(Landmark coordinate records)

========================================================================

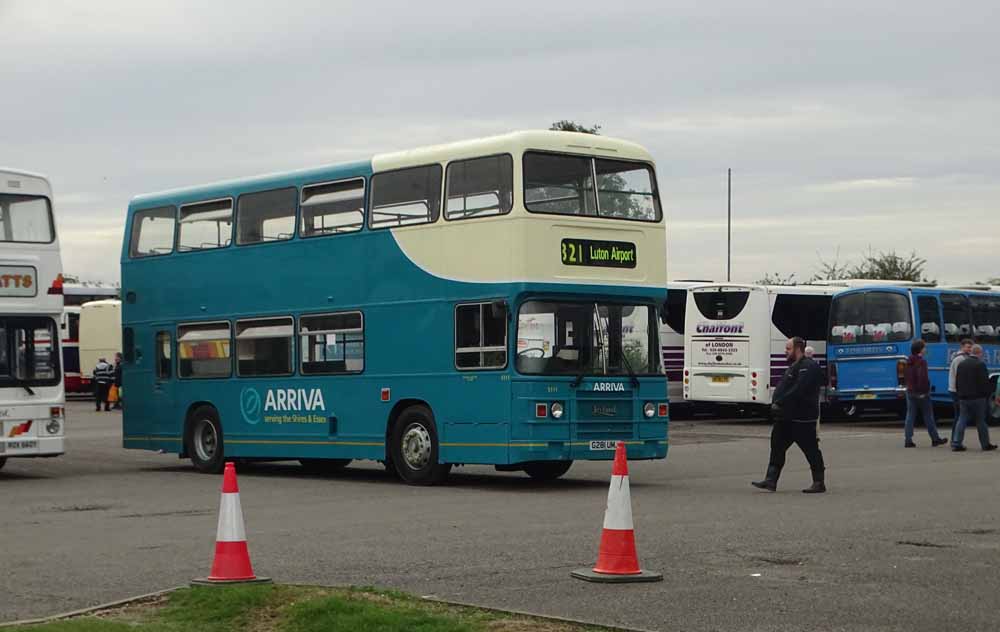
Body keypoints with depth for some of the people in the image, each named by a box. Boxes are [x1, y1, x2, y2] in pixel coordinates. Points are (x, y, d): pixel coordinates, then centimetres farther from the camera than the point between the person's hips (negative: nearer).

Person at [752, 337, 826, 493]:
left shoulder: (808, 367, -15)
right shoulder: (795, 366, 19)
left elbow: (798, 391, -24)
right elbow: (783, 388, 20)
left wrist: (780, 403, -21)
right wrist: (777, 402, 5)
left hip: (802, 419, -10)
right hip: (788, 417, 10)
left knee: (811, 450, -1)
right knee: (777, 446, 6)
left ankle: (819, 483, 7)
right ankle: (770, 481, 6)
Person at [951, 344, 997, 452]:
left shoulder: (961, 364, 9)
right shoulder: (980, 365, -12)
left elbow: (957, 382, 13)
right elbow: (985, 382, -14)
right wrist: (989, 394, -1)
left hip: (963, 398, 5)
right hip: (977, 398, -5)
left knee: (961, 421, 5)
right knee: (981, 422, 4)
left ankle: (956, 444, -3)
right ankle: (985, 445, 12)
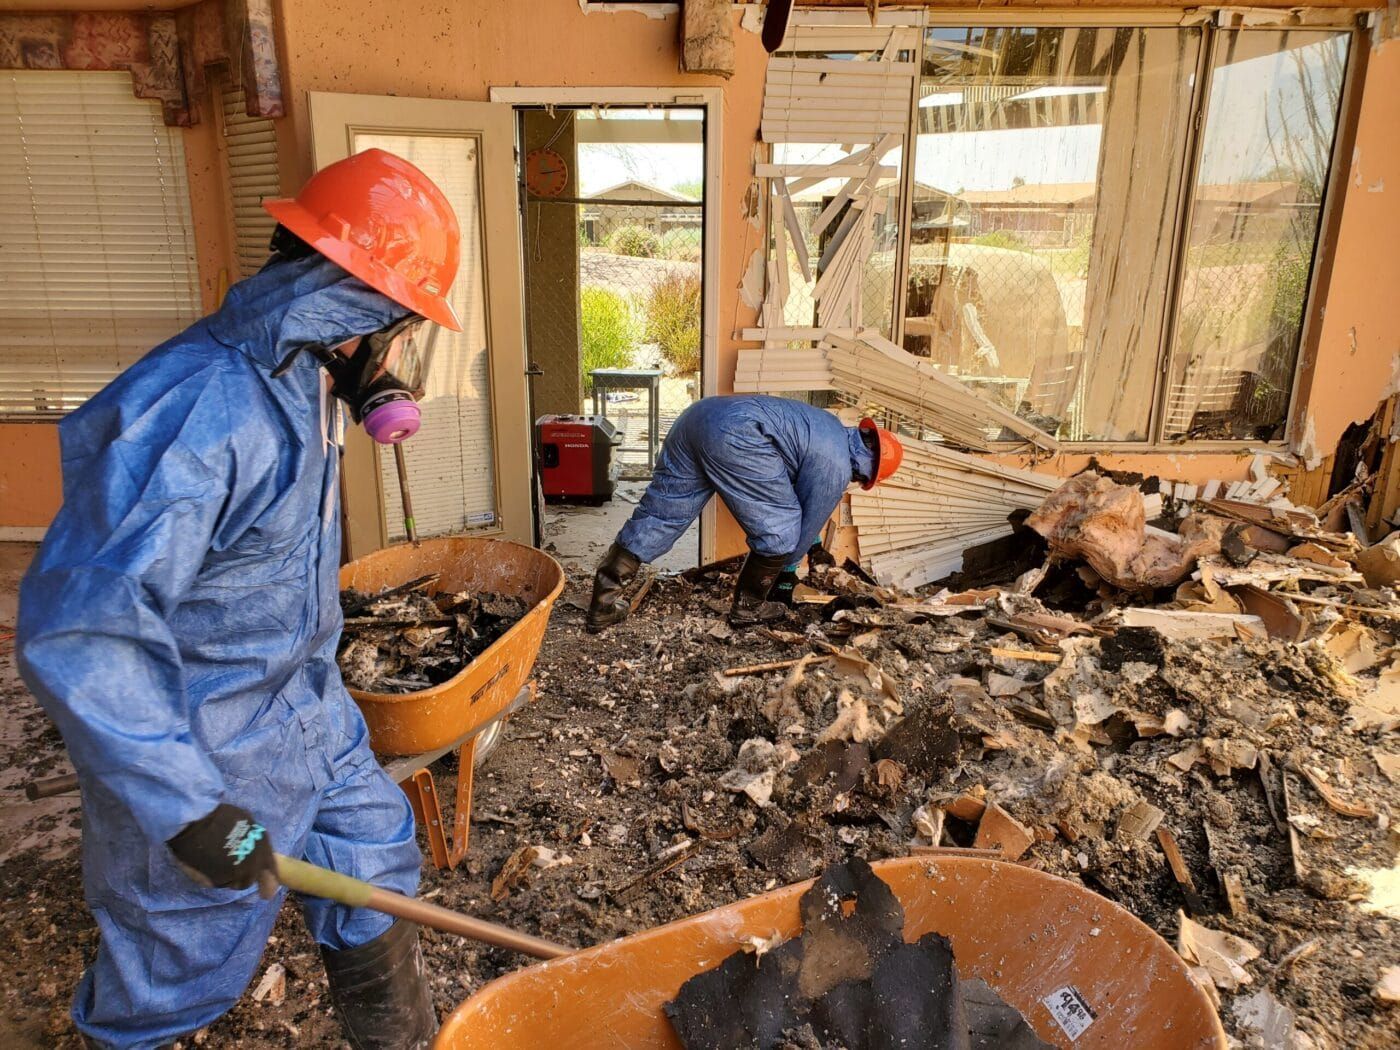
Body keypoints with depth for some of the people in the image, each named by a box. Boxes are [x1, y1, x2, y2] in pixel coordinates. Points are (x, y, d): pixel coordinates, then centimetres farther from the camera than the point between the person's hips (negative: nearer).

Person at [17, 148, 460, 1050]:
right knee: (181, 960, 14)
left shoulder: (296, 383, -1)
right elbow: (81, 632, -34)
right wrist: (188, 808, -28)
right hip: (209, 757, -9)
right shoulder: (200, 414, -31)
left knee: (376, 871, 22)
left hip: (307, 713, 9)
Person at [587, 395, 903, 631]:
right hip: (734, 436, -10)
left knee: (658, 514, 10)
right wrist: (788, 569, 30)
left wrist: (814, 545, 56)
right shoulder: (835, 466, 4)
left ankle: (604, 605, 11)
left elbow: (801, 503, 47)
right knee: (780, 530, 5)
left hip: (700, 413, 10)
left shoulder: (833, 429, 32)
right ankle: (748, 608, 19)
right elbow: (808, 522, 13)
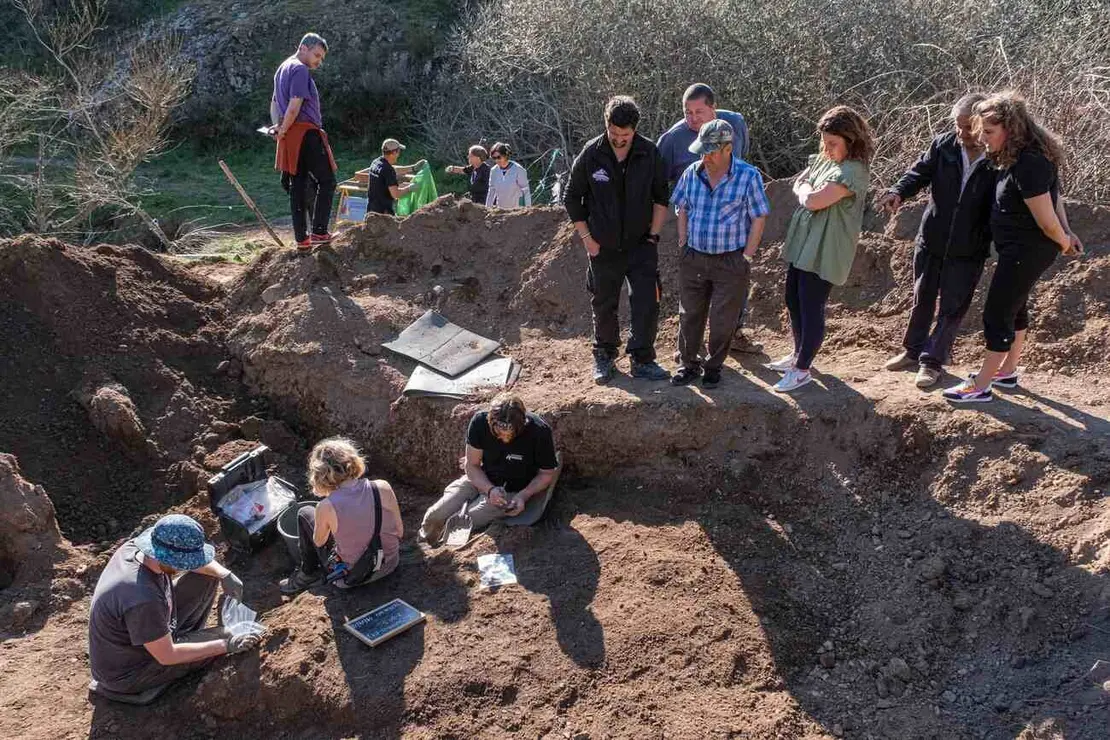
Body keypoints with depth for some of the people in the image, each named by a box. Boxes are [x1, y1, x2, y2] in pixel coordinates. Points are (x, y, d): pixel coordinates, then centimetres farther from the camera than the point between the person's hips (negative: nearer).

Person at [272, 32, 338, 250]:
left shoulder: (283, 68, 22)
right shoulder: (301, 70, -10)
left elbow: (274, 103, 24)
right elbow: (294, 106, -18)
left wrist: (277, 126, 9)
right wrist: (283, 131, -7)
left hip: (290, 137, 9)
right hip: (306, 133, -9)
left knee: (297, 186, 8)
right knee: (326, 181, -2)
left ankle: (301, 238, 8)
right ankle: (318, 232, -8)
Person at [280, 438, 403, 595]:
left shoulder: (326, 508, -23)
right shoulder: (383, 488, -18)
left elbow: (319, 542, -2)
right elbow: (400, 532, -5)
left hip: (351, 577, -3)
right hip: (390, 564, 3)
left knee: (304, 513, 14)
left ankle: (309, 574, 27)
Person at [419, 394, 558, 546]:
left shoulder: (539, 432, -26)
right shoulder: (480, 421, -19)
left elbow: (547, 473, -9)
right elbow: (471, 465, -7)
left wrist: (524, 495, -24)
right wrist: (489, 489, -24)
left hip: (512, 491, -3)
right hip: (480, 480, 3)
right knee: (434, 517, -11)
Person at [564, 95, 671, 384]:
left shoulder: (650, 153, -5)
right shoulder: (591, 154, -8)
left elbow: (661, 197, 6)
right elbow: (572, 198, 2)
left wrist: (654, 234, 0)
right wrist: (586, 237, -1)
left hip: (641, 244, 0)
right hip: (603, 248, 0)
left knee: (647, 303, -7)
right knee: (604, 305, 10)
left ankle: (643, 360, 5)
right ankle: (604, 357, 27)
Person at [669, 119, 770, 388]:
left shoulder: (748, 176, -11)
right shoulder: (692, 173, 0)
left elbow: (758, 219, -8)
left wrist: (746, 257, -9)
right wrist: (683, 245, 7)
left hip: (731, 262, -3)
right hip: (693, 259, 4)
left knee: (722, 320, 6)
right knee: (689, 315, 11)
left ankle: (714, 366, 25)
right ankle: (689, 364, 26)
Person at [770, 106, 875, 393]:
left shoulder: (853, 171, -19)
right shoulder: (822, 159, 9)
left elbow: (812, 201, -24)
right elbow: (797, 185, 10)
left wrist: (806, 190, -4)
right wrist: (808, 192, -10)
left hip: (823, 252, -9)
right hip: (800, 242, 9)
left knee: (811, 309, -1)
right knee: (794, 302, 19)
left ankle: (802, 369, 11)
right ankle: (798, 354, 37)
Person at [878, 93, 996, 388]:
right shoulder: (943, 145, -6)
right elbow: (920, 172, -7)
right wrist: (899, 192, -28)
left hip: (968, 250, -3)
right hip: (932, 239, 3)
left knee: (952, 307, 5)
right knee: (923, 299, 18)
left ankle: (932, 361, 17)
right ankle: (913, 350, 35)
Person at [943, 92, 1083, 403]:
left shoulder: (1028, 165, -29)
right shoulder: (1022, 155, 3)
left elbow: (1048, 222, -24)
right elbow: (1053, 193, 16)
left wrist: (1064, 243, -5)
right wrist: (1067, 233, 13)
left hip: (1026, 251, -10)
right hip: (1022, 249, 10)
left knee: (997, 314, -3)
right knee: (1015, 307, 21)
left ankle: (980, 386, 6)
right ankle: (1007, 372, 36)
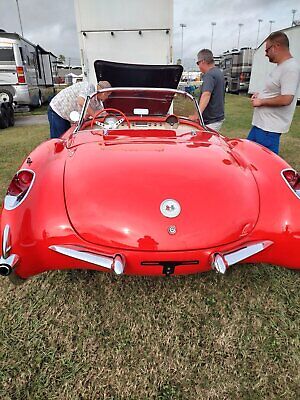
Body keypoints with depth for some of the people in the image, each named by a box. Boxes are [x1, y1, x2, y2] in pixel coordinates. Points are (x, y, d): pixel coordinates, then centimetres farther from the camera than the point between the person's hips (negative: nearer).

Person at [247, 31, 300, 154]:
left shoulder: (290, 68, -17)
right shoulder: (280, 67, 16)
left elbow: (286, 99, -26)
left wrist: (261, 102, -15)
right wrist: (261, 95, 11)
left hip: (269, 127, -11)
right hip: (260, 123, 11)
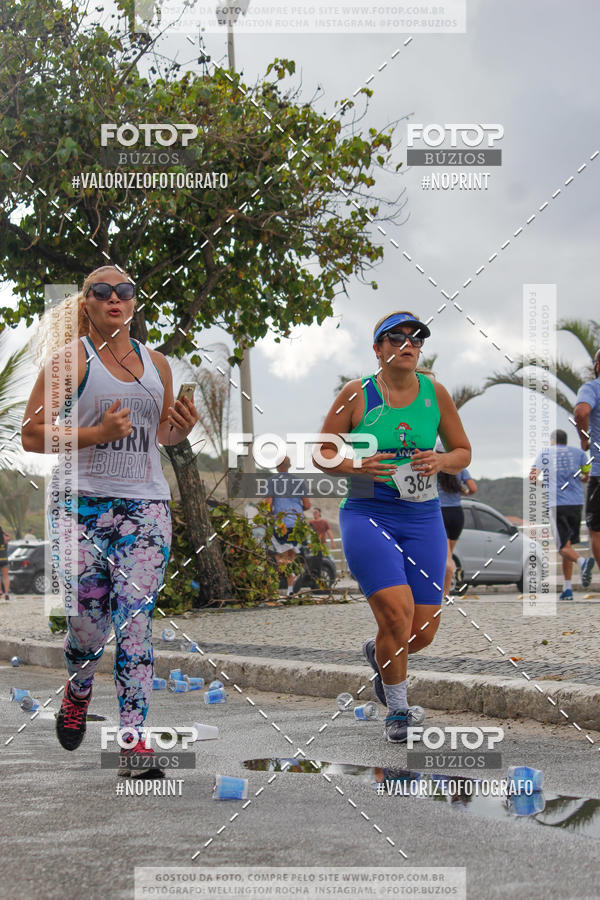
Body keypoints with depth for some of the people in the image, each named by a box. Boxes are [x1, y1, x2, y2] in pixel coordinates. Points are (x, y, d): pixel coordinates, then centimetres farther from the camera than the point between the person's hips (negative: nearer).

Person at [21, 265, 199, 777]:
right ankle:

========================================================================

→ **Problem statement**: Convert the lines of the data above, starting at the line containing "left knee: (297, 186, 8)" and ending at the line containing "left wrist: (746, 257, -9)", into a JSON list of strings with one string per line and blank lines omitted.

→ **Answer below**:
[
  "left knee: (297, 186, 8)",
  "right knee: (326, 181, -2)",
  "left ankle: (301, 238, 8)",
  "right ankle: (318, 232, -8)",
  "Person at [280, 438, 403, 595]:",
  "left shoulder: (326, 508, -23)",
  "right shoulder: (383, 488, -18)",
  "left elbow: (319, 542, -2)",
  "right elbow: (400, 532, -5)",
  "left hip: (351, 577, -3)",
  "right hip: (390, 564, 3)",
  "left knee: (304, 513, 14)",
  "left ankle: (309, 574, 27)",
  "Person at [419, 394, 558, 546]:",
  "left shoulder: (539, 432, -26)",
  "right shoulder: (480, 421, -19)",
  "left elbow: (547, 473, -9)",
  "right elbow: (471, 465, -7)",
  "left wrist: (524, 495, -24)",
  "right wrist: (489, 489, -24)",
  "left hip: (512, 491, -3)",
  "right hip: (480, 480, 3)",
  "right knee: (434, 517, -11)",
  "Person at [564, 95, 671, 384]:",
  "left shoulder: (650, 153, -5)",
  "right shoulder: (591, 154, -8)",
  "left elbow: (661, 197, 6)",
  "right elbow: (572, 198, 2)",
  "left wrist: (654, 234, 0)",
  "right wrist: (586, 237, -1)",
  "left hip: (641, 244, 0)",
  "right hip: (603, 248, 0)",
  "left knee: (647, 303, -7)",
  "right knee: (604, 305, 10)",
  "left ankle: (643, 360, 5)",
  "right ankle: (604, 357, 27)",
  "Person at [669, 119, 770, 388]:",
  "left shoulder: (748, 176, -11)",
  "right shoulder: (692, 173, 0)",
  "left elbow: (758, 219, -8)",
  "left wrist: (746, 257, -9)"
]